Bishop Alan M. Gates has appointed the Rev. Dr. Daniel Joslyn-Siemiatkoski as an ecumenical and interreligious officer for the Diocese of Massachusetts. Joslyn-Siemiatkoski joins Jane C. Redmont who has served in this capacity since 2018. Together, they co-chair the diocesan Commission for Ecumenical and Interreligious Relations.
"I am so grateful to Jane Redmont for her many years of service to the diocese as ecumenical and interreligious officer, and am delighted to welcome the Rev. Dr. Daniel Joslyn-Siemiatkoski to join her in that work. In that capacity, they serve as our official representatives at ecumenical and interreligious events, provide updates to the Diocesan Council and the wider diocese on important developments in our relationship with religious companions and partners, keep track of official actions of The Episcopal Church which may affect our local partnerships, provide advice to the bishops, and resources and encouragement to congregations, and more," Gates said of the appointment.

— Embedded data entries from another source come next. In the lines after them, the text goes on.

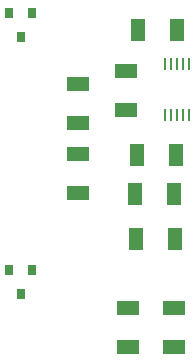
<source format=gbr>
G04 #@! TF.GenerationSoftware,KiCad,Pcbnew,(5.1.5-0-10_14)*
G04 #@! TF.CreationDate,2020-12-02T11:51:34+01:00*
G04 #@! TF.ProjectId,smartcitizen-adc-4-ch,736d6172-7463-4697-9469-7a656e2d6164,rev?*
G04 #@! TF.SameCoordinates,Original*
G04 #@! TF.FileFunction,Paste,Bot*
G04 #@! TF.FilePolarity,Positive*
%FSLAX46Y46*%
G04 Gerber Fmt 4.6, Leading zero omitted, Abs format (unit mm)*
G04 Created by KiCad (PCBNEW (5.1.5-0-10_14)) date 2020-12-02 11:51:34*
%MOMM*%
%LPD*%
G04 APERTURE LIST*
%ADD10R,1.905000X1.270000*%
%ADD11R,1.270000X1.905000*%
%ADD12R,0.250000X1.100000*%
%ADD13R,0.787400X0.889000*%
G04 APERTURE END LIST*
D10*
X154076400Y-83540600D03*
X154076400Y-86842600D03*
D11*
X158191200Y-93929200D03*
X154889200Y-93929200D03*
X155067000Y-80010000D03*
X158369000Y-80010000D03*
D12*
X157394400Y-87189200D03*
X157894400Y-87189200D03*
X158394400Y-87189200D03*
X158894400Y-87189200D03*
X159394400Y-87189200D03*
X159394400Y-82889200D03*
X158894400Y-82889200D03*
X158394400Y-82889200D03*
X157894400Y-82889200D03*
X157394400Y-82889200D03*
D10*
X150012400Y-84607400D03*
X150012400Y-87909400D03*
X150012400Y-93853000D03*
X150012400Y-90551000D03*
X154279600Y-103555800D03*
X154279600Y-106857800D03*
X158140400Y-106857800D03*
X158140400Y-103555800D03*
D11*
X158216600Y-97688400D03*
X154914600Y-97688400D03*
X155016200Y-90576400D03*
X158318200Y-90576400D03*
D13*
X145174600Y-80666000D03*
X146139800Y-78634000D03*
X144209400Y-78634000D03*
X144209400Y-100384000D03*
X146139800Y-100384000D03*
X145174600Y-102416000D03*
M02*

</source>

"There is a familiar benediction by William Sloane Coffin which suggests that 'the world is now too dangerous for anything but truth, and too small for anything but love,'" Gates added. "I suggest that the world is too small, also, for us to remain in isolation from our Christian co-religionists, from our cousins in the Abrahamic faiths or from those who are part of other faith traditions with whom we must advance commonly held values for the sake of all God’s children."
Joslyn-Siemiatkoski said, "I am honored to serve with the people of the diocese in this capacity. In our increasingly polarized age, finding ways for communities of faith to work together for the common good is vitally important," Joslyn-Siemiatkoski said. "The Diocese of Massachusetts has long supported the work of ecumenical and interreligious relations and I am excited to collaborate with my colleague Jane Redmont as the next chapter of that history unfolds."

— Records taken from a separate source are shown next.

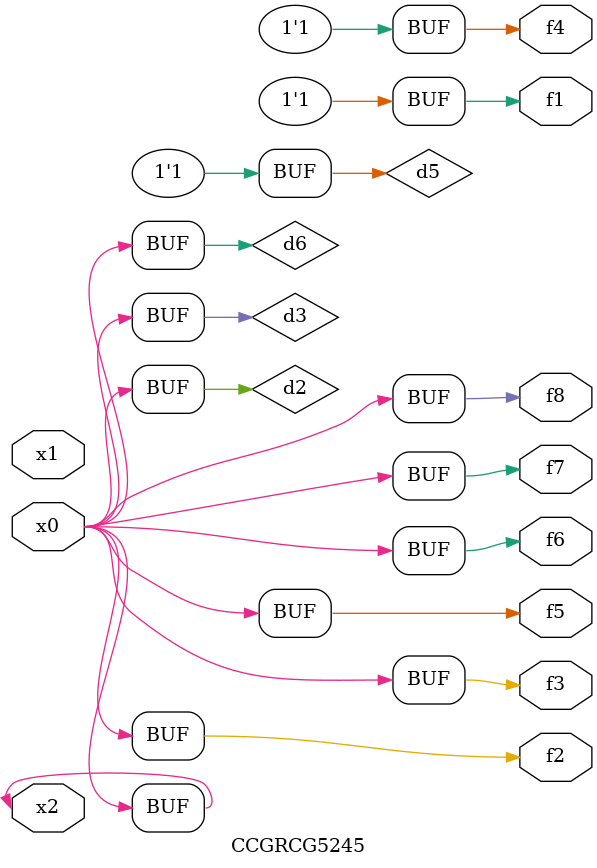
<source format=v>
module CCGRCG5245(
	input x0, x1, x2,
	output f1, f2, f3, f4, f5, f6, f7, f8
);

	wire d1, d2, d3, d4, d5, d6;

	xnor (d1, x2);
	buf (d2, x0, x2);
	and (d3, x0);
	xnor (d4, x1, x2);
	nand (d5, d1, d3);
	buf (d6, d2, d3);
	assign f1 = d5;
	assign f2 = d6;
	assign f3 = d6;
	assign f4 = d5;
	assign f5 = d6;
	assign f6 = d6;
	assign f7 = d6;
	assign f8 = d6;
endmodule

</source>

Joslyn-Siemiatkoski is the Kraft Family Professor and Director of the Center for Christian-Jewish Learning at Boston College. He is a scholar of Jewish-Christian relations and comparative theology and the author of The More Torah, The More Life: A Christian Commentary on Mishnah Avot and Christian Memories of the Maccabean Martyrs, as well as numerous articles. He represents The Episcopal Church for the Anglican-Roman Catholic USA ecumenical dialogue and is an appointed member of the Committee on Ethics, Religion and the Holocaust of the United States Holocaust Memorial Museum. Prior to his position at Boston College, he served as the Duncalf-Villavoso Professor of Church at the Seminary of the Southwest in Austin, Tex. He previously taught at the Church Divinity School of the Pacific and Episcopal Divinity School. In the Diocese of Massachusetts, he serves as priest associate at Christ Church in Cambridge.

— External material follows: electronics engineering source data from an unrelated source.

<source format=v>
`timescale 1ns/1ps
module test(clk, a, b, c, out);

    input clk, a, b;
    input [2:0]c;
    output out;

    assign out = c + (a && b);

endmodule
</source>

Jane C. Redmont is a theologian, writer and retreat leader with a lifelong commitment to fostering connections between the contemplative life and social justice activism. She earned a Master of Divinity degree from Harvard Divinity School and has studied and practiced hatha yoga, centering prayer and Zen meditation. In the late 1970s she chaired the first Jewish-Christian-Muslim dialogue committee in Madison, Wis., while serving as the first woman chaplain at St. Paul’s University Catholic Center. She is the author of Generous Lives: American Catholic Women Today and When in Doubt, Sing: Prayer in Daily Life. During her Ph.D. studies at the Graduate Theological Union, she served as the Bogard Teaching Fellow at the Church Divinity School of the Pacific and taught at other area seminaries. She served as religious studies faculty at Guilford College, Greensboro, N.C., chair of the Bishop's Committee for Racial Justice and Reconciliation in the Episcopal Diocese of North Carolina and co-chair of the World Christianity Group of the American Academy of Religion. A member of Emmanuel Church in Boston, she also serves as a congregational consultant and guest preacher in the Diocese of Massachusetts.
"I am delighted for this opportunity to work with Dan Joslyn-Siemiatkoski for and in our diocesan community," Redmont said. "We know that many here are already building relationships and working for justice and healing with neighbors in our religiously diverse region: in marriages and partnerships, at work and in college residences, in service and advocacy, in friendships that make room for difference and in sharing church buildings with with other congregations, many of which serve immigrant communities. We look forward to hearing more about these grassroots efforts and their challenges and hopes, to serving as resources and to continuing to listen and learn."